I have made many vegan Caesar salad dressings, and although I prefer to make the dressing from scratch using whole food ingredients, this one is super easy to make from bought or premade mayo and is always delicious.
- ½ cup Vegenaise Mayonnaise (or an eggless mayonnaise)
- Juice of ½ lemon
- 1 clove garlic, minced
- ½ tsp vegan Worcestershire sauce
- 1 tbsp nutritional yeast
- 1 head romaine lettuce, washed, dried and chopped
- 1 tomato, diced
- ½ red onion, chopped (optional)
- Whole Grain Croutons
- Nutritional yeast (optional)
- Veggie Bacon Bits (optional)
Mix all dressing ingredients well. Place lettuce in large bowl and toss with dressing and, if desired, an additional tablespoon of nutritional yeast. Garnish with tomato, red onion, croutons and veggie bacon bits.
Lemon Curd with Blueberries
This is a lovely fresh looking desert with a nice lemony tang. Make your lemon curd ahead of time and keep it in the fridge. Then its super simple to whip up a glamorous desert in a snap. You can make this as individual servings in parfait glasses, fruit nappies , punch bowl cups or even small mason jars. Or you can make it in a glass pie plate or baking dishes and slice it up to serve it.
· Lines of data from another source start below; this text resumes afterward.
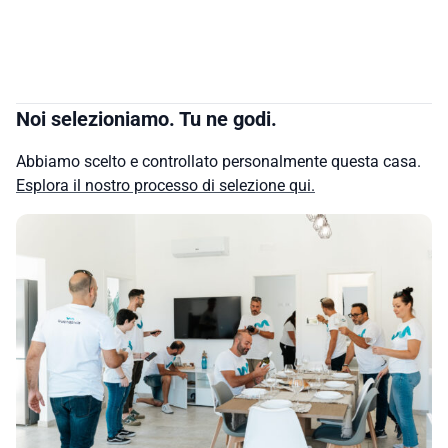
Noi selezioniamo. Tu ne godi.
Abbiamo scelto e controllato personalmente questa casa.
Esplora il nostro processo di selezione qui.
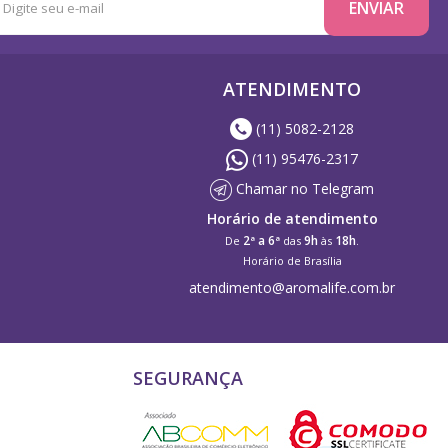
ATENDIMENTO
(11) 5082-2128
(11) 95476-2317
Chamar no Telegram
Horário de atendimento
2ª a 6ª
9h
18h
De
das
às
.
Horário de Brasília
atendimento@aromalife.com.br
SEGURANÇA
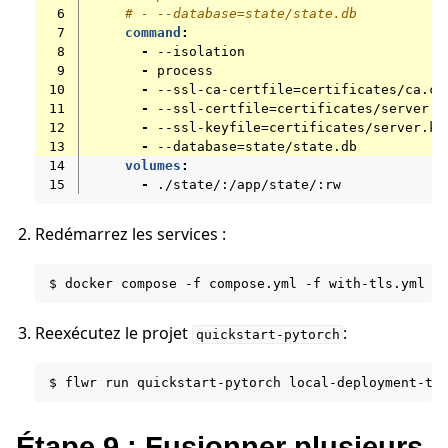
 6
# - --database=state/state.db
 7
command
:
 8
-
--isolation
 9
-
process
10
-
--ssl-ca-certfile=certificates/ca.cr
11
-
--ssl-certfile=certificates/server.p
12
-
--ssl-keyfile=certificates/server.ke
13
-
--database=state/state.db
14
volumes
:
15
-
./state/:/app/state/:rw
Redémarrez les services :
$
docker
compose
-f
compose.yml
-f
with-tls.yml
-
Reexécutez le projet
:
quickstart-pytorch
$
flwr
run
quickstart-pytorch
local-deployment-tl
Étape 9 : Fusionner plusieurs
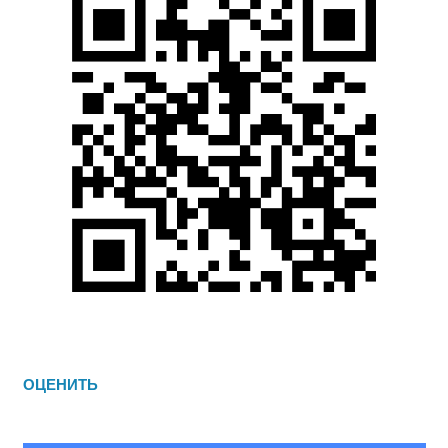
ОЦЕНИТЬ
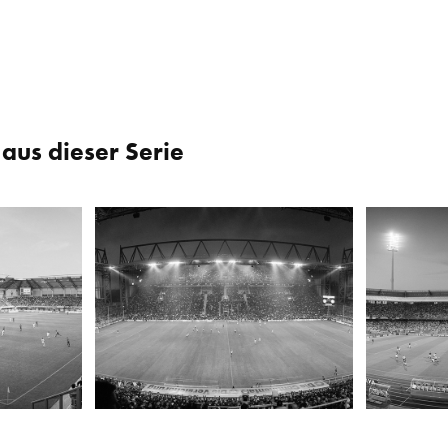
aus dieser Serie
orn
Westfalenstadion, Dortmund
EasyCredit
1998
2005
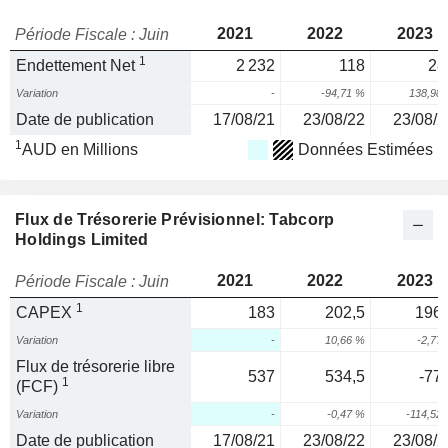
2021
2022
2023
Période Fiscale : Juin
1
Endettement Net
2 232
118
28
Variation
-
-94,71 %
138,98
Date de publication
17/08/21
23/08/22
23/08/2
1
AUD en Millions
Données Estimées
Flux de Trésorerie Prévisionnel: Tabcorp
Holdings Limited
2021
2022
2023
Période Fiscale : Juin
1
CAPEX
183
202,5
196,
Variation
-
10,66 %
-2,77
Flux de trésorerie libre
537
534,5
-77,
1
(FCF)
Variation
-
-0,47 %
-114,52
Date de publication
17/08/21
23/08/22
23/08/2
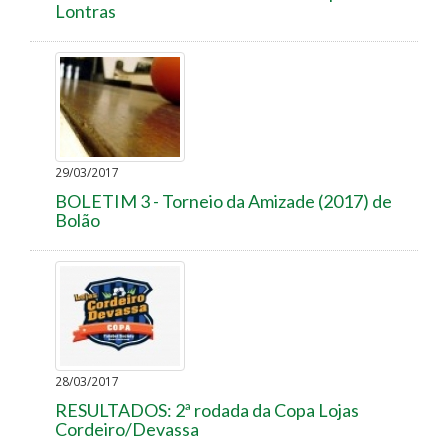
Lontras
29/03/2017
BOLETIM 3 - Torneio da Amizade (2017) de
Bolão
28/03/2017
RESULTADOS: 2ª rodada da Copa Lojas
Cordeiro/Devassa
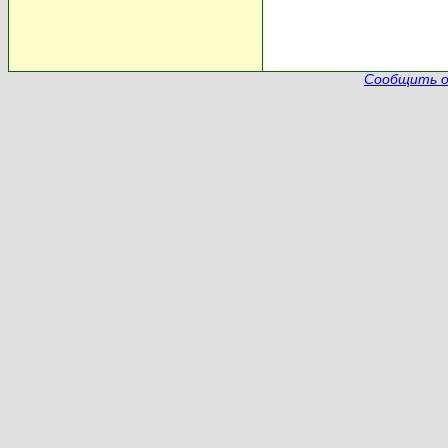
Сообщить о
It is very reminiscent of lemon meringue pie.
- 1 cup cookie crumbs (e.g. ginger snaps or graham cracker)
- 2 tbsp coconut oil
- 1 1/4 cup fresh lemon juice
- ¾ to 1 cup sweetener (brown rice syrup, honey or raw cane sugar)
- 2 tbsp fresh lemon zest
- 1/4 tsp salt
- 1/8 tsp turmeric (optional, for color)
- 1 – 398 ml can coconut milk (lite or full fat)
- 5 tbsp corn starch
- 1/2 cup water
- Fresh blueberries
- 1 can full fat coconut milk, chilled in fridge for 24 hours
- 2 tbsp raw cane sugar
- 1 tsp vanilla
To make the filling: In a small saucepan over medium heat, combine the lemon juice, rice syrup or sugar, lemon zest, salt and turmeric, stirring well to dissolve the sweetener. Mix the corn starch and water well until the corn starch is fully mixed. After the sweetener is dissolved, add the corn starch mixture and the coconut milk, stirring well to combine. Stirring constantly, cook until the mixture begins to thicken and the first few bubbles appear on the surface, about 8 minutes. Cook, stirring constantly, for several minutes more, or until the mixture resembles a thick pudding. Transfer to a glass bowl and place plastic wrap on the surface of the curd to prevent a skin from forming. Cool in refrigerator for several hours.
To make coconut whip topping: open bottom of can of chilled coconut milk. Pour off liquid and place coconut cream in a bowl. Whip with beaters until smooth, adding cane sugar and vanilla. Adjust sugar to your taste. Store in fridge until ready to serve.
To make the crust: mix cookie crumbs with melted coconut oil and press crust into a glass pie plate or individual fruit nappies.
Assemble: top crust with lemon curd, blueberries and whipped coconut cream. Alternatively, serve in a parfait glass with layers of crust, curd, blueberries and whipped topping. A fresh mint leaf makes a great garnish.